Following careful consideration the board of directors of Benefytt has: (i) determined that it is in the best interests of Benefytt and its stockholders to enter into the Merger Agreement, (ii) approved the execution and delivery of the Merger Agreement and the transactions contemplated thereby, including the Offer and the Merger, upon the terms and subject to the conditions set forth therein, (iii) declared advisable the Merger Agreement and the transactions contemplated thereby and (iv) subject to Section 6.2 of the Merger Agreement and the terms and conditions of the Merger Agreement, resolved to recommend the holders of Shares accept the Offer by tendering their Class A Shares to Purchaser pursuant to the Offer.

The Merger Agreement contemplates that the Merger will be effected pursuant to Section 251(h) of the DGCL, which permits completion of the Merger upon the collective ownership by Parent, Purchaser or any wholly-owned subsidiary of Parent of at least one Share more than a majority of all issued and outstanding Shares as of the Expiration Date, and, if the Merger is so effected pursuant to Section 251(h) of the DGCL, no vote of Benefytt’s stockholders will be required to adopt the Merger Agreement or consummate the Merger. Following the purchase of Shares in the Offer, Parent and Purchaser expect to consummate the Merger in accordance with Section 251(h) of the DGCL, and do not expect there to be a significant period of time between the consummation of the Offer and the consummation of the Merger.

SET OF TASKS
**1)** Answer these about the Benefytt merger excerpt:
(a) Which section of the Merger Agreement is the board's recommendation made subject to?
(b) Under which section of the DGCL is the Merger to be effected?
(c) What level of ownership by Parent, Purchaser or any wholly-owned subsidiary of Parent permits completion of the Merger?
**2)** Write the next part of the Benefytt merger excerpt, picking up after its final sentence.
The records that come next were taken from a separate source.

RAW RECORDS
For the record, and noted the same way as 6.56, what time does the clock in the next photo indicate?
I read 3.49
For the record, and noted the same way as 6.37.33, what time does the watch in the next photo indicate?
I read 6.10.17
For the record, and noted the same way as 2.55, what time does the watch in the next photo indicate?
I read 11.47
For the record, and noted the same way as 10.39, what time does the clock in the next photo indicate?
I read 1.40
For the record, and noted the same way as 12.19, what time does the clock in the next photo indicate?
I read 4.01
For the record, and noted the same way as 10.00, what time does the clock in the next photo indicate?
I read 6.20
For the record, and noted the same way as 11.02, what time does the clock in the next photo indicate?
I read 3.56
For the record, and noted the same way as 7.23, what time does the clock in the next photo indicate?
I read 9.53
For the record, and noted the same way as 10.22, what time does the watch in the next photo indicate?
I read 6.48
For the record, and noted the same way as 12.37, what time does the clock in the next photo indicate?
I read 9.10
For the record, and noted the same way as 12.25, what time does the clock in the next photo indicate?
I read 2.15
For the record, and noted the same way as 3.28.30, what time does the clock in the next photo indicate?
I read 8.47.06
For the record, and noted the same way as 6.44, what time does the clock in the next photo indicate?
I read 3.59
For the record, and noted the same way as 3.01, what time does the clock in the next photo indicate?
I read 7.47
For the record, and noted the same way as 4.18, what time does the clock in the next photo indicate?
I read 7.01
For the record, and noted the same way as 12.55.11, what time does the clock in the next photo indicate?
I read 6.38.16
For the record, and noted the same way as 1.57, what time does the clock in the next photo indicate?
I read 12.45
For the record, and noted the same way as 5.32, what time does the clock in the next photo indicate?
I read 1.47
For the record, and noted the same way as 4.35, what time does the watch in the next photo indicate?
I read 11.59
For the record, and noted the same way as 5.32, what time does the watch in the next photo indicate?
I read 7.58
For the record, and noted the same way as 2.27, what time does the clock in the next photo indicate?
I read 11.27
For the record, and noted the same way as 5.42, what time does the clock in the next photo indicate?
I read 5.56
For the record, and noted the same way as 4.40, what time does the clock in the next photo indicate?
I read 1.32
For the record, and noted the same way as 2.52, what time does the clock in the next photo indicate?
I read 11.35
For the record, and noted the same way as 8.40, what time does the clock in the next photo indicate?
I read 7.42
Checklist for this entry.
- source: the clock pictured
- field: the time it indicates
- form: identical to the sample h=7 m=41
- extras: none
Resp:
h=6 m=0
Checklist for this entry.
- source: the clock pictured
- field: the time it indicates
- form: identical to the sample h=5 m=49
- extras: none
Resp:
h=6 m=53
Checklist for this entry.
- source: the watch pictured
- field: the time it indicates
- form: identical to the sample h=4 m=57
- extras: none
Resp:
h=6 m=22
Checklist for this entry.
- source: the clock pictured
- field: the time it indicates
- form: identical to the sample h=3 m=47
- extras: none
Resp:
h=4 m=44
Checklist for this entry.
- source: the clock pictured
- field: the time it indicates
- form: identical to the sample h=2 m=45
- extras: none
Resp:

ANSWERS TO THE PROBLEMS
**1)**
(a) Section 6.2 of the Merger Agreement.
(b) Section 251(h) of the DGCL.
(c) At least one Share more than a majority of all issued and outstanding Shares as of the Expiration Date.

**2)**
Subject to the applicable rules and regulations of the U.S. Securities and Exchange Commission (the “SEC”) and the provisions of the Merger Agreement, Purchaser expressly reserves the right to: (i) increase the Offer Price, (ii) waive any Offer Condition (as defined in the Offer to Purchase) (other than the Minimum Condition) or (iii) make any other changes to the terms and conditions of the Offer not inconsistent with the terms of the Merger Agreement. Purchaser may not, however, without the prior written consent of the Company, (A) amend or waive the Minimum Condition, (B) decrease the Offer Price or (C) make any change to the Offer that: (1) changes the form of consideration to be delivered by Purchaser pursuant to the Offer, (2) reduces the number of Class A Shares to be purchased in the Offer to less than that required to satisfy the Minimum Condition, (3) imposes conditions or requirements to the Offer in addition to the Offer Conditions, (4) terminates the Offer or accelerates, extends or otherwise changes the Expiration Date, except as permitted by the Merger Agreement, (5) otherwise amends or modifies any of the other terms of the Offer in a manner that adversely affects any holder of Class A Shares or that would, individually or in the aggregate, reasonably be expected to prevent or materially delay the consummation of the Offer or prevent, materially delay or materially impair the ability of Parent or Purchaser to consummate the Offer, the Merger or the other Transactions, or (6) provides for any “subsequent offering period” within the meaning of Rule 14d-11 promulgated under the U.S. Securities Exchange Act of 1934, as amended (the “Exchange Act”).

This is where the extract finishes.